I was lucky to be among the participants in yesterday’s Westminster Business Forum and hear Jon Millidge and Terry Pullinger talk with pride of the CDC scheme they expect to launch for over 140,000 postal workers.

Millidge and Pullinger
At a time of great uncertainty, Royal Mail is creating a wage for life for its current and future staff and in so doing creating for itself a genuine and valuable employee benefit.
In place of strife
Pullinger, CWU’s Deputy General Secretary referred to Millidge as the intellectual arm of the partnership, which had me turning off my video to hide me laughing out loud. Millidge could is as pragmatic a former HR director as you will find and both men say it as it is. One of the pleasures of reporting on the growth of this great enterprise is to see how these two men have grown in friendship.

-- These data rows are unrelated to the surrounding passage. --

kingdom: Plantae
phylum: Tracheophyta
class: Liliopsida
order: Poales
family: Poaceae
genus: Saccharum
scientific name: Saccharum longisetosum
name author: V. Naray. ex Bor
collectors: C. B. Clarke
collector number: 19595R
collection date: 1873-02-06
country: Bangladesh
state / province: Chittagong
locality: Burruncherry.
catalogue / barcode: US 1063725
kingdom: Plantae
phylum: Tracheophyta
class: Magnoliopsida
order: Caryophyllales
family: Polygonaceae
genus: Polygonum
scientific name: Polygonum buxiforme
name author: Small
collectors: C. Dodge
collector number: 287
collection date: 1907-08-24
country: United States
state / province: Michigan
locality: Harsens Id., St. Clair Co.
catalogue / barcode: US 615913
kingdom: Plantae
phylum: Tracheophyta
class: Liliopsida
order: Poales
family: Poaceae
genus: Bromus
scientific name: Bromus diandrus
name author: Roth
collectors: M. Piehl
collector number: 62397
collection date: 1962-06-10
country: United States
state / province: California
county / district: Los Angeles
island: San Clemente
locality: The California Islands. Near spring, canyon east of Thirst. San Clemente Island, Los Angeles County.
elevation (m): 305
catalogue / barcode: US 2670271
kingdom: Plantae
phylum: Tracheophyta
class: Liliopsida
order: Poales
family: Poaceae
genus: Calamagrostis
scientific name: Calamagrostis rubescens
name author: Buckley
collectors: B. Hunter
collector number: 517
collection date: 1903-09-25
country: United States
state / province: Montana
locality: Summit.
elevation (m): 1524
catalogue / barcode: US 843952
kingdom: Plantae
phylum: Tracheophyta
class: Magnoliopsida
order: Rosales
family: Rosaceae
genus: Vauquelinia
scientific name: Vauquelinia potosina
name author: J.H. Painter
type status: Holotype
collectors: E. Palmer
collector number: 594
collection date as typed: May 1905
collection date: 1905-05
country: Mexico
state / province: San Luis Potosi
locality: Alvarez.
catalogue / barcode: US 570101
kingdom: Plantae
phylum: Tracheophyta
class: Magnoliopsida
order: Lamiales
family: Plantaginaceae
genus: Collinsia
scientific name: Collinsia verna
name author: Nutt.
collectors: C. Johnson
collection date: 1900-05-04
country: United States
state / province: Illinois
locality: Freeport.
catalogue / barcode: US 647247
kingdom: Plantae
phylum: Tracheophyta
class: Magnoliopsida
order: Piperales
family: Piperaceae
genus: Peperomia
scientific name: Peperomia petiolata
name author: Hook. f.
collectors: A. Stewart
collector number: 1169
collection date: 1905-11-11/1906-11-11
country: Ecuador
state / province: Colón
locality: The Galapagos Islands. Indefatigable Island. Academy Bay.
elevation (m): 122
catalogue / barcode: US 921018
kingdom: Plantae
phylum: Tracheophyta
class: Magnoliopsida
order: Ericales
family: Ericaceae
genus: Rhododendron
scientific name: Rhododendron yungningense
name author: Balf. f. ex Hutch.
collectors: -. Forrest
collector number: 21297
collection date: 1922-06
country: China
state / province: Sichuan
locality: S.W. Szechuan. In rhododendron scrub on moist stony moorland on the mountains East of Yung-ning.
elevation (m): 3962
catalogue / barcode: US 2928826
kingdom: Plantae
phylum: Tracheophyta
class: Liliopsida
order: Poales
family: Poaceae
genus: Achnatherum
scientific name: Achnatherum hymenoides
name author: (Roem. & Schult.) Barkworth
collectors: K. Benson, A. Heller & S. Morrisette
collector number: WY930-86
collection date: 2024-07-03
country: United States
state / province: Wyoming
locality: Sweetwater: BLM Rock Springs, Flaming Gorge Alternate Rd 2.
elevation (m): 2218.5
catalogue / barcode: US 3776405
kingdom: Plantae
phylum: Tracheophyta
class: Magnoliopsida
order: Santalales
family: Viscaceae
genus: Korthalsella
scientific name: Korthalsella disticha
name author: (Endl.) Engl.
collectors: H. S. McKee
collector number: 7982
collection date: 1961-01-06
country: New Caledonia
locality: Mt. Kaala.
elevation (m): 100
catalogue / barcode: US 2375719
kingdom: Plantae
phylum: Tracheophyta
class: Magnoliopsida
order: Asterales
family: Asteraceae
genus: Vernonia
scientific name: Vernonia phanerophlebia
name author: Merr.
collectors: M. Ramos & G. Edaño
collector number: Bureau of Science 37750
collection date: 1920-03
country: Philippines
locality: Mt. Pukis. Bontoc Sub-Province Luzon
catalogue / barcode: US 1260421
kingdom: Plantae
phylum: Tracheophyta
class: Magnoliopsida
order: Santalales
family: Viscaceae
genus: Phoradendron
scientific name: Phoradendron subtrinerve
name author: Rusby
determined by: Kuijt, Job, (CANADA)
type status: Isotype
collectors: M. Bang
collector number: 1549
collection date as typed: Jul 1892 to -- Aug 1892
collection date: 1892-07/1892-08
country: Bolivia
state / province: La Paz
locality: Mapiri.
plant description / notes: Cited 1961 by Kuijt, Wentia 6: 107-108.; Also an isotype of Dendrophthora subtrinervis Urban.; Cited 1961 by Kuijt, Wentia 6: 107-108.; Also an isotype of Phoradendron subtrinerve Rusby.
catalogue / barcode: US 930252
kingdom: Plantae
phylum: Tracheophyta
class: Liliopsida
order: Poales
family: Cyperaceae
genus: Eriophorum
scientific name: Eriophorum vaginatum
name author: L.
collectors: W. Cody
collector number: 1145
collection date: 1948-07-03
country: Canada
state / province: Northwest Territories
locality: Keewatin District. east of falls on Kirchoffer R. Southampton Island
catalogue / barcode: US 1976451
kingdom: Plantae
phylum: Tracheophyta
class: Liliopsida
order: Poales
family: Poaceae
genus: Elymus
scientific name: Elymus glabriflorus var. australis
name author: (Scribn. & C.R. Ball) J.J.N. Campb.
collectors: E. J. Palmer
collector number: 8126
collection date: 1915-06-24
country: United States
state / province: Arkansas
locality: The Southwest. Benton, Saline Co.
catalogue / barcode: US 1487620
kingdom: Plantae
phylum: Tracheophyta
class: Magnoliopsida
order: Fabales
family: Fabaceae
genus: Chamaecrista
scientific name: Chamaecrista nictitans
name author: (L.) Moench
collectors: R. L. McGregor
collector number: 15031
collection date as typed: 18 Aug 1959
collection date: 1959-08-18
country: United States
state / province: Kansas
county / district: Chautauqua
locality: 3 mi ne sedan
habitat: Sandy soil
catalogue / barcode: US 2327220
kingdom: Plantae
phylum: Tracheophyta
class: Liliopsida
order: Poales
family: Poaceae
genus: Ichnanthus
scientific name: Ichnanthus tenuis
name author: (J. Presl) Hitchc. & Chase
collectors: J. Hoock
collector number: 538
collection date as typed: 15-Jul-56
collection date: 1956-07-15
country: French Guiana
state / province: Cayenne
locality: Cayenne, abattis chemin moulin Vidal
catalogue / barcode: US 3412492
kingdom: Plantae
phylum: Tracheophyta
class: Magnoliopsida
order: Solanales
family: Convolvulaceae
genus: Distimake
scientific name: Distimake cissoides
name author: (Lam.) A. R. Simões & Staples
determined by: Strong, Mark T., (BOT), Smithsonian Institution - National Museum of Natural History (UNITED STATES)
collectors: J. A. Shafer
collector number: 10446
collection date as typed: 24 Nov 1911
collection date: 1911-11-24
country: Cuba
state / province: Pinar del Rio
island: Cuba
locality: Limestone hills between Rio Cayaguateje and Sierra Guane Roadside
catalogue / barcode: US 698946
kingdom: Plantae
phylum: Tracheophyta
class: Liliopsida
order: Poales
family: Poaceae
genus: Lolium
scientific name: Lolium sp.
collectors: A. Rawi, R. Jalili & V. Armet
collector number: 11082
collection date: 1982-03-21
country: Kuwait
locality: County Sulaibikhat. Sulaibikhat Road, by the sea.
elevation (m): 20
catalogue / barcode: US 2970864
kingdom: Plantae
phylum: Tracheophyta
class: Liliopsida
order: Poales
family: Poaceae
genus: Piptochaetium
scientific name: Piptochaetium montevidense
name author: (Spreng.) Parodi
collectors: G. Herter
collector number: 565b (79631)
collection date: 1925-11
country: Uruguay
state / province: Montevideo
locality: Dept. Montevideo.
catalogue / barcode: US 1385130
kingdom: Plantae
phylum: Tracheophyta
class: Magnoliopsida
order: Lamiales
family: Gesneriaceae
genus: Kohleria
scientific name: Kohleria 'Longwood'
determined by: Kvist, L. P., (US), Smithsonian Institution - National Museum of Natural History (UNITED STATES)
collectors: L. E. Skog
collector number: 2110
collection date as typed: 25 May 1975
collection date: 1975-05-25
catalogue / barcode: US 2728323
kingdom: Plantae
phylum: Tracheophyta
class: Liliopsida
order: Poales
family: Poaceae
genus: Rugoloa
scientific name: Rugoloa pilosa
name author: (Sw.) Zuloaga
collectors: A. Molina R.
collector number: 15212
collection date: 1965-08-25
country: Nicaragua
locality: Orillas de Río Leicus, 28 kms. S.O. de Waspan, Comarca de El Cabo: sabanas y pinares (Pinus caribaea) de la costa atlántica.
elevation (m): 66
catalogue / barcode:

This personal accord is mirrored in the improvement in industrial relations at Royal Mail and to a large extent that is because the CDC scheme has become more than a solution to the specific pension problems at the organization, but a campaign for better pensions in the UK . Jon’s starting a career as a professional trustee and continuing as Director of Pension Reform at Royal Mail. Jon was formally Group HR Director.
For all the contention this new type of pension has created outside , Royal Mail has found the CDC scheme bringing people together. I have asked many postmen and I have not heard a bad word for the new arrangement.
A proper focus on people over 50
Pullinger was at pains to point out his problem. An increasing number of his members are in a DC plan and he focused on research suggesting 58% of us “over 50s” have made no financial retirement plans and only 8% feel comfortable in retirement. Millidge pointed out that those facing the choice of what to do with their pension pot get precious little support and are singularly ill-equipped to take life-changing decisions. For these men, the CDC is taking the burden of decision-making away and replacing it will the comfort of a wage in later age.
Pullinger accused the Pensions Industry of a “failure to take on board human behavior” and of starting a “stamped to insecurity and human poverty”. He called on the industry , for the sake of the over 50s to take up the challenge and move from DC to CDC pensions.
With an eye to future generations
Both men stressed that the design of their CDC scheme would avoid the creation of a buffer, paid for by one generation (the young) and potentially enjoyed by another (the old).
The alternative, the system of controls based on the turning on and off of different levels of indexation , had been tested by both Willis Towers Watson and Aon and found to deliver better value for the money put in.
Millidge talked of the explicit rules that would govern the distribution of indexation and the occasional reduction in the nominal value of pensions. Crucially future funding would be based on best estimates of future growth and not the prudential forecasting that has caused the virtual lockdown of our Defined Benefit System.
Indeed they talked of headroom baked in for future generations with the annual declaration of future pension increases becoming a cause of expectation and excitement in the workforce.
Better value for the company
The gains for workers are not , as appear to be happening in DB, being created from the bottomless coffers of the sponsor. They are being created by the CDC fund being exposed to the growth of real assets invested with the skill of an in house investment team as well as external fund managers.
These resources can be afforded because of the scale of the operation and because of efficiencies in administration created by this collective endeavor. Millidge announced that in technology provider to deliver the administration of the scheme is already in place.
In terms of public relations, Royal Mail continue to mine a deep seam of support both from its workforce and from Government. To quote Pullinger at yesterday’s meeting
“Everyone is walking on the same side of the road”
Taking the pensions industry with them
Pullinger went on that he and Millidge were “coming at us from the streets” and so it seemed. They are not talking the language of “pensions” but of a “wage in retirement”, could this be the re-brand that Martin Lewis called for at the PLSA conference last month?
There is a lot of skepticism about CDC and its power to revitalise pensions in this country, but there is none at Royal Mail. The only disappointment I had listening to Millidge and Pullinger , was that there were so few others on the call to hear them.
Within the next few days, their section of the Pension Schemes Bill should pass onto the statute books and Royal Mail will be able to press on with its reforming agenda, continuing to encourage others to follow them, most particularly DC master trusts.
Both Millidge and Pullinger were at pains to thank the DWP and in particular the Pensions Minister for supporting the legislation through parliament.
It is easy to scoff, and many will. But the future for the mass of us struggling with freedom is collective , open and fair.
Excellent news, this could indeed be a valuable alternative to individual drawdown and individual risk management. Not for all, but a potentially valuable option.